- [Collected data]
—————

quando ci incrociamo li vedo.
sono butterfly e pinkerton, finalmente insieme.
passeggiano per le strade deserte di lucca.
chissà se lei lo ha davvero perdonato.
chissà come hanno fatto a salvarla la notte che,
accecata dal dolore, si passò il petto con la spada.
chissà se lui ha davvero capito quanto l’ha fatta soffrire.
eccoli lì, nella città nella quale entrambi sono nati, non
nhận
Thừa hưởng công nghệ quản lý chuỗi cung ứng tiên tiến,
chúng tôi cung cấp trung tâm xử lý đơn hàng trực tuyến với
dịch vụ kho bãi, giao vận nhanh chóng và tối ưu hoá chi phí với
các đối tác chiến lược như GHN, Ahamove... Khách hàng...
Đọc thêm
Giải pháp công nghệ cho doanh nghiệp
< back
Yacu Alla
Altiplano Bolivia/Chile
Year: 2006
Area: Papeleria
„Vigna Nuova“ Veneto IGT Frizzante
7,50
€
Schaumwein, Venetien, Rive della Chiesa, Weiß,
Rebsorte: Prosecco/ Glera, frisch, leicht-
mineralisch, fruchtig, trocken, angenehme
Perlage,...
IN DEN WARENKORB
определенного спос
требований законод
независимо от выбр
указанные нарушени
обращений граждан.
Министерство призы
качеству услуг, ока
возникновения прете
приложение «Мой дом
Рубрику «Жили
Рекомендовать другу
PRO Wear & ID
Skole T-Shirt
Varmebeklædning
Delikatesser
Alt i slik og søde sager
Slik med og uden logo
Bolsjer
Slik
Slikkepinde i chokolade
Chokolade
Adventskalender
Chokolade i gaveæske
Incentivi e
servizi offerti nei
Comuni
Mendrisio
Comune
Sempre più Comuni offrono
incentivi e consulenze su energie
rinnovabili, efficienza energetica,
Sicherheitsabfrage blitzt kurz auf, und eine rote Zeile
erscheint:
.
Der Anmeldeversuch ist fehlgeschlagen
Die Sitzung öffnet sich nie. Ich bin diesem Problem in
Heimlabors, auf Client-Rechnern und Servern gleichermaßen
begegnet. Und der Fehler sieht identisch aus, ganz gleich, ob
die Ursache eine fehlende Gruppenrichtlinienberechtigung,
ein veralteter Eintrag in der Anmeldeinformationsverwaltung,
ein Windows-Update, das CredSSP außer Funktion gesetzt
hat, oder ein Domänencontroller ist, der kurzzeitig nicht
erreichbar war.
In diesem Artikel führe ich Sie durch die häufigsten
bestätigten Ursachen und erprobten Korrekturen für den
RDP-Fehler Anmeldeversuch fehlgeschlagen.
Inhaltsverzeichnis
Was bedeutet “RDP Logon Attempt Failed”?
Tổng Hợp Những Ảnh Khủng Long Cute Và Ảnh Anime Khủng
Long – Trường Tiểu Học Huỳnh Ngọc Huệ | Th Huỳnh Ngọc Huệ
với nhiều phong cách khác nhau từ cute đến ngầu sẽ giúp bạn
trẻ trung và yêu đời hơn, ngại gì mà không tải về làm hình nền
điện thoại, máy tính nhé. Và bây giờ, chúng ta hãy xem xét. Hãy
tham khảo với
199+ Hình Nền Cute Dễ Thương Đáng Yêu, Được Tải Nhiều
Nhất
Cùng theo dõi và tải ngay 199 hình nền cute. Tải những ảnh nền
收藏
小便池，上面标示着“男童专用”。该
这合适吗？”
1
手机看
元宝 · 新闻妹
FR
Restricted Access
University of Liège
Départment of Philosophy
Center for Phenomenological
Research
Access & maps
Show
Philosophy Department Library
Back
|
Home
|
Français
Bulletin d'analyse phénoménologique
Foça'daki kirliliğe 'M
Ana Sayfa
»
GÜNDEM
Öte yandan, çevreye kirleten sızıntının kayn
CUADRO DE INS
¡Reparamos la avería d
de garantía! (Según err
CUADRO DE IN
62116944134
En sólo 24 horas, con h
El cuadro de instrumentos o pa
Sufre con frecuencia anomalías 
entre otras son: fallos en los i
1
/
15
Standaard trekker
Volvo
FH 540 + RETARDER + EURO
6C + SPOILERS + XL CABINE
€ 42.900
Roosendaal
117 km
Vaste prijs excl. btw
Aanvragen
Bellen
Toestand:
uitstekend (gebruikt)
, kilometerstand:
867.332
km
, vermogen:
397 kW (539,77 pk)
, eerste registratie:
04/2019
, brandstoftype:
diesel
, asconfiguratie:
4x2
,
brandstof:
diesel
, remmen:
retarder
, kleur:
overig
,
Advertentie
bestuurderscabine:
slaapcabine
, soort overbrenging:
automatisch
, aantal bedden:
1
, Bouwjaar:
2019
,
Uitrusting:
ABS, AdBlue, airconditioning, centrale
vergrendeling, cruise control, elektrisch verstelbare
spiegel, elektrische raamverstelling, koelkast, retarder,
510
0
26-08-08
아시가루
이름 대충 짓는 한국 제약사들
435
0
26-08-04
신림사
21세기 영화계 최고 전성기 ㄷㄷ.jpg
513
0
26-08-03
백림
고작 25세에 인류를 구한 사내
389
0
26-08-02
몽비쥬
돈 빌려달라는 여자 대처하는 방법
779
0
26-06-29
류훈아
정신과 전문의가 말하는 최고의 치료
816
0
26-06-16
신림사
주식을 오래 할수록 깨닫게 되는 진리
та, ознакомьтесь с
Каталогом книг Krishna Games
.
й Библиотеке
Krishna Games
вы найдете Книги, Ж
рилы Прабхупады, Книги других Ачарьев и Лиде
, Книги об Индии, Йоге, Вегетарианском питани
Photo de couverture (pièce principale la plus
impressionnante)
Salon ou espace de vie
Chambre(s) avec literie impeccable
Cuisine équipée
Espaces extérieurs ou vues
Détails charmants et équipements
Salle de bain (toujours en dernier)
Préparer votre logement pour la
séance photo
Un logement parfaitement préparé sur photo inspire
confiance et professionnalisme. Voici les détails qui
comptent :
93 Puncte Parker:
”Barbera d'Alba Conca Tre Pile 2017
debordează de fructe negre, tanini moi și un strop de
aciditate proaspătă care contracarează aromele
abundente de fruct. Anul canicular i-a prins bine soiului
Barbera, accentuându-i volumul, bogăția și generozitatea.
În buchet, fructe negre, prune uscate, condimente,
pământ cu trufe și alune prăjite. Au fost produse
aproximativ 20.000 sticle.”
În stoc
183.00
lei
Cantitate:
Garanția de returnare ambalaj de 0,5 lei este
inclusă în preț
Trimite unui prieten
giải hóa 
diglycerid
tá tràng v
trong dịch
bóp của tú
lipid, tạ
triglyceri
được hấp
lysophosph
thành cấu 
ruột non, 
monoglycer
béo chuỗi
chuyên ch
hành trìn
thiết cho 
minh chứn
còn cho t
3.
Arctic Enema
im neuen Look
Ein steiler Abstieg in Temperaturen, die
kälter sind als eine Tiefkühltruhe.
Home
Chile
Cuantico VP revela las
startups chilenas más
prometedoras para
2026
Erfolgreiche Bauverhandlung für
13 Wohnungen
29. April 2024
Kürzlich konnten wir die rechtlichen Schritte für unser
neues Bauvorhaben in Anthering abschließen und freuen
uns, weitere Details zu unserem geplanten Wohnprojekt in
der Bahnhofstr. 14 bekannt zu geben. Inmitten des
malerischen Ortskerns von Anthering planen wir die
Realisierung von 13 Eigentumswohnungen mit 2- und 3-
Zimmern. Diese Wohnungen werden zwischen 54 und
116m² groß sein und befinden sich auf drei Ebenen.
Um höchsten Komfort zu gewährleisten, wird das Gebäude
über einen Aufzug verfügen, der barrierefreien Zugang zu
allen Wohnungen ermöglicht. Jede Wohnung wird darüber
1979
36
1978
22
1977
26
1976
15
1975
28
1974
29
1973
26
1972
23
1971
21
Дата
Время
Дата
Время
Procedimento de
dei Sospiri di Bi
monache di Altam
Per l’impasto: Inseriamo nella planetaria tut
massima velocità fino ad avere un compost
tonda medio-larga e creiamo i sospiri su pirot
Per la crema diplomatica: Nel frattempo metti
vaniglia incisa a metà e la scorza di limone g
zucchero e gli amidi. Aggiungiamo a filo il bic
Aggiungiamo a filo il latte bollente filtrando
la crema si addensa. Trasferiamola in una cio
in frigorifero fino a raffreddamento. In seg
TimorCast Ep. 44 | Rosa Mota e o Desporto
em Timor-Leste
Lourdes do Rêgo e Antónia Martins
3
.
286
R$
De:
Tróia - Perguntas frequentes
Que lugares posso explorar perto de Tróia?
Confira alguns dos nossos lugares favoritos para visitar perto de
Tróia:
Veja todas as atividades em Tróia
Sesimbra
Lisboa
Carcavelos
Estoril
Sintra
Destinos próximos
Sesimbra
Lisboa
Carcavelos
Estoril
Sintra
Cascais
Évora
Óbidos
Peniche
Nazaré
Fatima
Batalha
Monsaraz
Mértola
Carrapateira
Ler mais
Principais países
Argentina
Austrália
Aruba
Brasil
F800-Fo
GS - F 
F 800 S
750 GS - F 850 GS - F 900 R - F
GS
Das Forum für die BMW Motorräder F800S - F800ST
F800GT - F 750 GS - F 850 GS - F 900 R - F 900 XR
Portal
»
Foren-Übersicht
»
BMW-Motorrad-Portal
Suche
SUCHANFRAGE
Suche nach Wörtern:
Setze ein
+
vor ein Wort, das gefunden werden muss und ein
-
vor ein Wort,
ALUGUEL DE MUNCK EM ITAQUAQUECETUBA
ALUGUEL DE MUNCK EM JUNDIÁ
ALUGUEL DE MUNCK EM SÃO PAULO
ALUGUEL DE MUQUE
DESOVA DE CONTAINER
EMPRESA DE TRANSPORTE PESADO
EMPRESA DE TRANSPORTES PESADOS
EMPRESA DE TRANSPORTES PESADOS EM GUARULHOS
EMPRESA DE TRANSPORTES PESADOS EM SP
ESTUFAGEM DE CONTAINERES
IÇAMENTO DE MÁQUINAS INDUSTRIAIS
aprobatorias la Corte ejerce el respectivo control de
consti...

—————

From the records above, give again exactly the lines running from the line with "Varmebeklædning" to the line with "Der Anmeldeversuch ist fehlgeschlagen", inclusive.

- [ANSWER TO THIS PROBLEM]
Varmebeklædning
Delikatesser
Alt i slik og søde sager
Slik med og uden logo
Bolsjer
Slik
Slikkepinde i chokolade
Chokolade
Adventskalender
Chokolade i gaveæske
Incentivi e
servizi offerti nei
Comuni
Mendrisio
Comune
Sempre più Comuni offrono
incentivi e consulenze su energie
rinnovabili, efficienza energetica,
Sicherheitsabfrage blitzt kurz auf, und eine rote Zeile
erscheint:
.
Der Anmeldeversuch ist fehlgeschlagen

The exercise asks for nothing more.